Di fatto, il transitional care è l’insieme delle azioni volte a garantire il coordinamento e la continuità delle cure ricevute dal paziente trasferito al proprio domicilio o durante il trasferimento ad altri livelli di cura (Parry et al., 2008). Un’altra definizione viene data da Randmaa e rispettivi collaboratori (Randmaa et al., 2014), essi affermano che per transitional care applicato all’infermieristica si intende il ruolo dell’infermiere specializzato, e quindi adeguatamente formato, nella transazione/continuità delle cure da un contesto di cura (ambulatoriali di base, specialistiche ospedaliere, assistenza primaria, assistenza a lungo degenza, riabilitazione e assistenza domiciliare) a un altro. Ognuno di questi spostamenti, da una specialità ad altra o al domicilio è definito transazione di cura.

Una rete strutturata di cure intermedie e domiciliari che sostengano paziente e familiari potrà ridurre il numero di re-ricoveri

Il transitional care nasce per fornire supporto allo staff ospedaliero coinvolto nel processo di dimissione diminuendo di fatto le riammissioni negli ospedali, garantire la continuità assistenziale e, più in generale, per l’educazione dei pazienti alla sicurezza nella continuità della cura (Kangovi e Grande, 2014). Troppo spesso, questi ricoveri ospedalieri, sono il prodotto di un sistema sanitario frammentato (Hitch et al., 2016).

La mancanza di un sistema che garantisca la continuità delle cure mediche e infermieristiche, a pazienti dimessi dall’ospedale al proprio domicilio, oppure verso altre specialità di cure, ha causato errori terapeutici nel 50,8% dei pazienti generando a sua volta una frammentazione delle cure stesse. Nel 22,9% dei casi questi errori sono stati gravi. Inoltre, il 30,3% di questi pazienti ha riportato un evento avverso da farmaco (Kripalani et al., 2012).
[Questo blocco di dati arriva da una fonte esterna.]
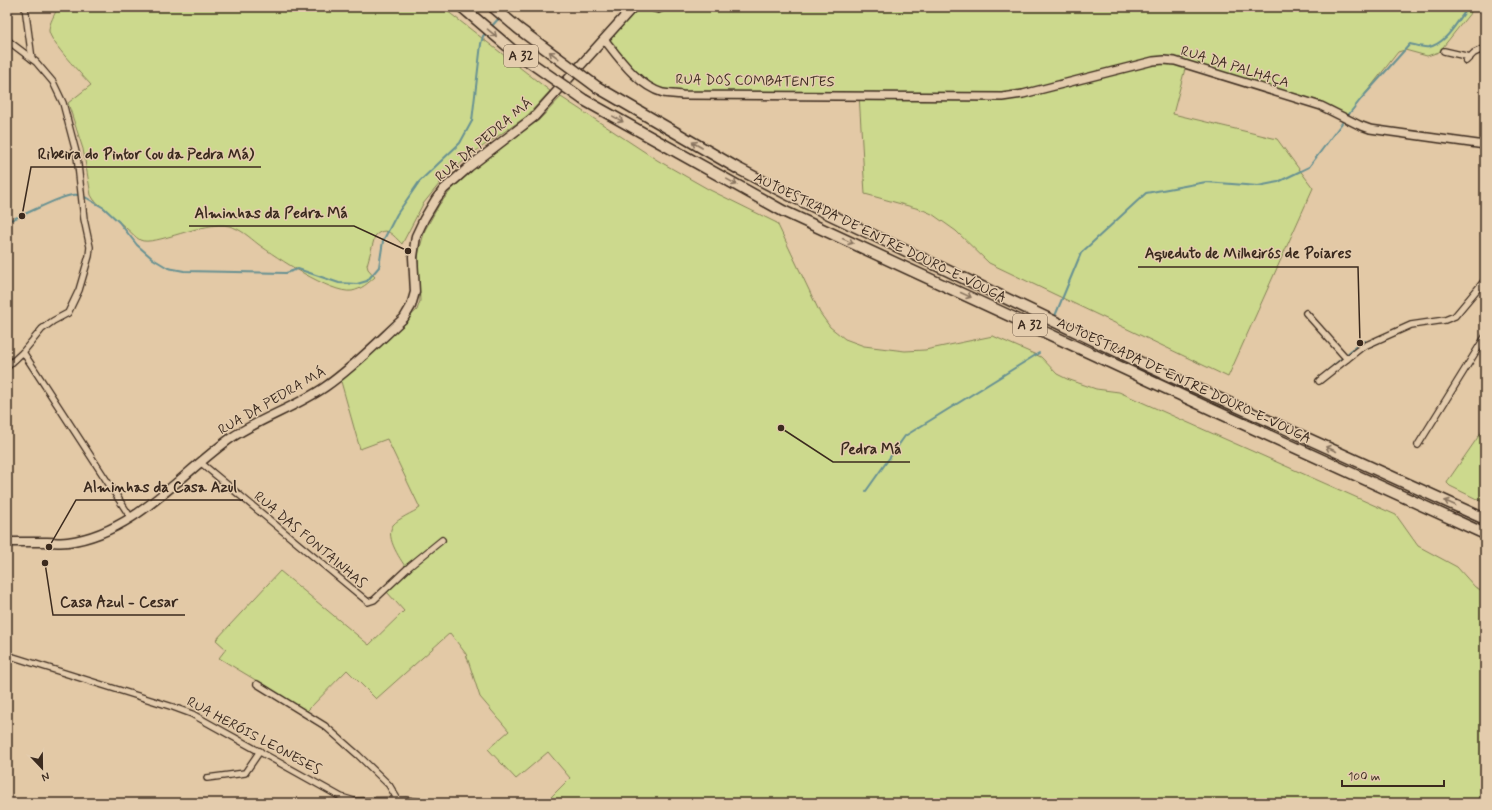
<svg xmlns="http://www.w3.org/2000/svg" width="1492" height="810" viewBox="0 0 1492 810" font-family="Mynerve,sans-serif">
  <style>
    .green { fill: #ccd98d; stroke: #848256 }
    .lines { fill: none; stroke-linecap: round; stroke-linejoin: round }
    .stream { stroke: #679192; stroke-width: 2 }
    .minor-casing { stroke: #3b2a1e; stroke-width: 8 }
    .tertiary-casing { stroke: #3b2a1e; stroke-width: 10 }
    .secondary-casing { stroke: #3b2a1e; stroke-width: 11 }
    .motorway-casing { stroke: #3b2a1e; stroke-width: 13 }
    .minor { stroke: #e4ccad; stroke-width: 5.5 }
    .tertiary { stroke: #e4ccad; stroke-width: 7 }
    .secondary { stroke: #e4ccad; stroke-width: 8 }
    .motorway { stroke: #e4ccad; stroke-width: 10 }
    .motorway-bridge-casing { stroke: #3b2a1e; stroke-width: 13; stroke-linecap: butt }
    .motorway-bridge { stroke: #e4ccad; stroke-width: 10 }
    .oneway { stroke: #87735e }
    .labels { text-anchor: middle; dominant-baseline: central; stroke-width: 3; stroke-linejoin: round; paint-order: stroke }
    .shield { fill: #e4ccad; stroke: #6e5b49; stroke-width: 1 }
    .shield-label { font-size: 13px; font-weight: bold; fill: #3b2a1e }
    .street-label { font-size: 14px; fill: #3b2a1e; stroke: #e4ccad }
    .leader { fill: none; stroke: #3b2a1e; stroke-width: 1.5 }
    .callout-dot { fill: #3b2a1e; stroke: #e4ccad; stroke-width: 1.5 }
    .callout-label { font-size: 15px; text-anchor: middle; font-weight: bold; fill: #3b2a1e; stroke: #e4ccad; stroke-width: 3; stroke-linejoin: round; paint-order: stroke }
  </style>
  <rect width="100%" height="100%" fill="#e3c9a6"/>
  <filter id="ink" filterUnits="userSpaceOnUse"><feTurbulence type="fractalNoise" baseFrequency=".025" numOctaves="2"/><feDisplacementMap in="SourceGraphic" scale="8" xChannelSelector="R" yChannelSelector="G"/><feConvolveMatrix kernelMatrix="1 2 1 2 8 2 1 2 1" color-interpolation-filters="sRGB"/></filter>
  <g filter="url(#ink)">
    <g class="green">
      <path d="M58,7H442L550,91L526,117L473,153L444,178L423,204L402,244C393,235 386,225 375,236L367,265L368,269L375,277C368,283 362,289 352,291C331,294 276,257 258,244C249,237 241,229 229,226C205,220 154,247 140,240C135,237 131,232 126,228C116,219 105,209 94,200L91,195L83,149L68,103L91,85C82,75 50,42 49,31C49,23 55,14 58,7Z"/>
      <polygon points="633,7 1475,7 1439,52 1427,56 1405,50 1398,52 1347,117 1318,101 1186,65 1173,114 1277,139 1313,188 1228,377 989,263 956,231 932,214 923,210 865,194 859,94 662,92 643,82 604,39"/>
      <path d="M561,97L657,160L708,189L777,223L820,313L830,327L845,339L864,346L905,351L925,350L993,336L1041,357L1057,374L1067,379L1096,389L1119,392L1396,515L1418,546L1457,567L1475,587L1485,592V803H545L570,778L548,752L516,779L488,749L509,731L480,697L466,654L450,633L376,699L347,670L307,711L219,658L226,649L216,640L280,571L369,645L404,611L387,592L408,571C402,561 384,538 393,525C399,518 412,513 420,508L387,439L360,449L340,378L417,310L420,301L418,260L419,251L425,230L439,205L452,189L475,167L539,120Z"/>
      <polygon points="1485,427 1485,503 1450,486 1447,483 1449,479"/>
    </g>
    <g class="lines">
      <g class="stream">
        <polyline points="504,12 508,7"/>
        <polyline points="491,27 500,17"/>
        <path d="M1349,114L1361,99L1410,44C1415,45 1423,48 1429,47C1448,43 1457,20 1469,7"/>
        <polyline points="85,197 104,208 119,222 137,245 153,259 168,268 184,271 286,273 298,269 339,283 357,284 367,281 379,267 383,241 397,214 419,182 460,143 472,121 481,44 483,36 487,32"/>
        <path d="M7,221C23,217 65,192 78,195"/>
        <polyline points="1055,316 1081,253 1146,193 1206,182 1258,186 1278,182 1309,167 1342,123"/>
        <polyline points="1326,372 1360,343 1365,341"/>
        <polyline points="866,491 905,436 1039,353"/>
      </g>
      <g class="minor-casing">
        <g id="minor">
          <polyline points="25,7 32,59"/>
          <polyline points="648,7 658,10 665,7"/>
          <polyline points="7,40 36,62 53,82 63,103 77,156 84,219 90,247 89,256 79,290 68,313 53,321 42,329 23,352 7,367"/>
          <polyline points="1444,51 1470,57"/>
          <polyline points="1466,61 1474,53 1485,48"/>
          <polyline points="1306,313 1347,359"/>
          <polyline points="23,352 131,518"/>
          <polyline points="1319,381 1362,347 1411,325 1445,320 1455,316 1485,280"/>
          <polyline points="1418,445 1485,337"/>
          <polyline points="200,462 368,602 374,600 410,566 442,540"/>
          <polyline points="7,655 173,707 192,714 341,797 354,801 406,800 426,803"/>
          <polyline points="257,684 325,726 358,755 389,785 398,800"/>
          <polyline points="207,778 245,773 260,751"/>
        </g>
      </g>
      <g class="tertiary-casing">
        <path id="tertiary" d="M604,39C619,58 638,86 663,93C669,94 676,94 682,95L1002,97L1023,94L1153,61L1164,60L1175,61L1321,106L1359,125L1370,129L1485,145"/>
      </g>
      <g class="secondary-casing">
        <path id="secondary" d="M7,542C20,542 34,542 47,542C54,542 61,543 68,542C135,533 179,475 231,438C261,418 296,407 325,387C354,367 379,341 404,318L411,306L415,292L413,257L416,236L424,219L436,199L444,189L469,167L534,117L633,7"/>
      </g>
      <g class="motorway-casing">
        <g id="motorway">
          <polyline points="597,87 737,168 791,196 1150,367 1485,519"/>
          <polyline points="584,100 783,211 1215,411 1485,534"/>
        </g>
      </g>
      <use href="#minor" class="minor"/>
      <use href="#tertiary" class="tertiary"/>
      <use href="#secondary" class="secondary"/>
      <use href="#motorway" class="motorway"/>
      <g class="motorway-bridge-casing">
        <g id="motorway-bridge">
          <polyline points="462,7 511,49 584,100"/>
          <polyline points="493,7 519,29 597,87"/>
        </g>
      </g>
      <use href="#motorway-bridge" class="motorway-bridge"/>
    </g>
    <defs><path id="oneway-shaft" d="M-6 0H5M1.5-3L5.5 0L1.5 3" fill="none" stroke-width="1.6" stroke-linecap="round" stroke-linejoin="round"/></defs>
    <g class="oneway">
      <use href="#oneway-shaft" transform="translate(492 33) rotate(40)"/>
      <use href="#oneway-shaft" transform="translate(554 55) rotate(-143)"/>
      <use href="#oneway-shaft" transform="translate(618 119) rotate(29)"/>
      <use href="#oneway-shaft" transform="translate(697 145) rotate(-150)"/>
      <use href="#oneway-shaft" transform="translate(732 182) rotate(29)"/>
      <use href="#oneway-shaft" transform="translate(848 241) rotate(25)"/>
      <use href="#oneway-shaft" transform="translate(966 295) rotate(25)"/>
      <use href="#oneway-shaft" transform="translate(1331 449) rotate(-156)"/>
      <use href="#oneway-shaft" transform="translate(1450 503) rotate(-156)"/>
    </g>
  </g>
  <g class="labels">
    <g class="shield">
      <rect x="504" y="45" width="34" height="22" rx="3"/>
      <rect x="1013" y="314" width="34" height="22" rx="3"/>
    </g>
    <g class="shield-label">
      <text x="521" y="56">A 32</text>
      <text x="1030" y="325">A 32</text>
    </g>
    <g class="street-label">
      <text transform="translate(1235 67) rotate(17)">RUA DA PALHAÇA</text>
      <text transform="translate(755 81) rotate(1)">RUA DOS COMBATENTES</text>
      <text transform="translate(484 140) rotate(-40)">RUA DA PEDRA MÁ</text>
      <text transform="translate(880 238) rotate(26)">AUTOESTRADA DE ENTRE DOURO-E-VOUGA</text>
      <text transform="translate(1184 381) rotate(25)">AUTOESTRADA DE ENTRE DOURO-E-VOUGA</text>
      <text transform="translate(272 401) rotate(-30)">RUA DA PEDRA MÁ</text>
      <text transform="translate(310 540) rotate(40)">RUA DAS FONTAINHAS</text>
      <text transform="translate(254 736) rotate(28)">RUA HERÓIS LEONESES</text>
    </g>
  </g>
  <path class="leader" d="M22 216L31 167H261M408 251L354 226H189M1360 343L1358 267H1138M781 428L833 462H910M49 547L76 500H243M45 563L53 615H185"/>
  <g class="callout-dot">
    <circle cx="22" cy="216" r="4"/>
    <circle cx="408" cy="251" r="4"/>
    <circle cx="1360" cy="343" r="4"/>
    <circle cx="781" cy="428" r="4"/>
    <circle cx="49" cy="547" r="4"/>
    <circle cx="45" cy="563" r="4"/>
  </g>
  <g class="callout-label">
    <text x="146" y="159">Ribeira do Pintor (ou da Pedra Má)</text>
    <text x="271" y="218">Alminhas da Pedra Má</text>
    <text x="1248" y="258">Aqueduto de Milheirós de Poiares</text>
    <text x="871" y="454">Pedra Má</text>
    <text x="160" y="492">Alminhas da Casa Azul</text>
    <text x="119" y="607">Casa Azul - Cesar</text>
  </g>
  <rect width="1492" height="810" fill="none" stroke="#e4ccad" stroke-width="24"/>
  <rect x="12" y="12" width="1468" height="786" fill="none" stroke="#3b2a1e" stroke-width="1.5" filter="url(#ink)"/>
  <g transform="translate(42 768) rotate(158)" stroke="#e4ccad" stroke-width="3" paint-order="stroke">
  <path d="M0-3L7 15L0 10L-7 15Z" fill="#3b2a1e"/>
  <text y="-6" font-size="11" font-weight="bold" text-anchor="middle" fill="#3b2a1e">N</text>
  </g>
  <path d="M1342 780v6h102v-6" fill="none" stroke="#3b2a1e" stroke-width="2"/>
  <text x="1348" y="780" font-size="12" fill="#3b2a1e" stroke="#e4ccad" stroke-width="3" paint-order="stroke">100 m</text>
</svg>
Nonostante in Italia si parli di transitional care dai primi anni ‘90, non esistono ancora progetti strutturati sul territorio che garantiscano al paziente dimesso una continuità di cura, una sfida questa che deve essere colta dal sistema sanitario nazionale il prima possibile vista la riduzione di posti letto e i ricoveri sempre più brevi. Una rete strutturata di cure intermedie e domiciliari che sostengano paziente e familiari potrà ridurre, come testimoniano numerosi studi, il numero di re-ricoveri e potrà favorire il miglioramento e l’implementazione delle cure domiciliari con un sempre maggior empowerment dei caregivers e dei pazienti stessi, favorendo così anche un abbattimento dei costi sanitari.

La creazione di una cartella sanitaria integrata informatizzata gestita da un’équipe multidisciplinare, che segua il paziente dall’ambito ospedaliero a quello domiciliare, potrà migliorare la transizione delle cure e ridurre problemi quali errori terapeutici e diminuire la riammissione in ospedale.

L’attività ospedaliera necessita di una forte integrazione organizzativa con l’assistenza territoriale che sviluppi connessioni e modalità di relazione a ponte, in un’ottica di continuità delle cure: con questi presupposti la riconversione di parte della rete ospedaliera in rete di assistenza primaria si presenta come un processo di implementazione innovativo, ma complesso, che necessita di una metodologia rigorosa.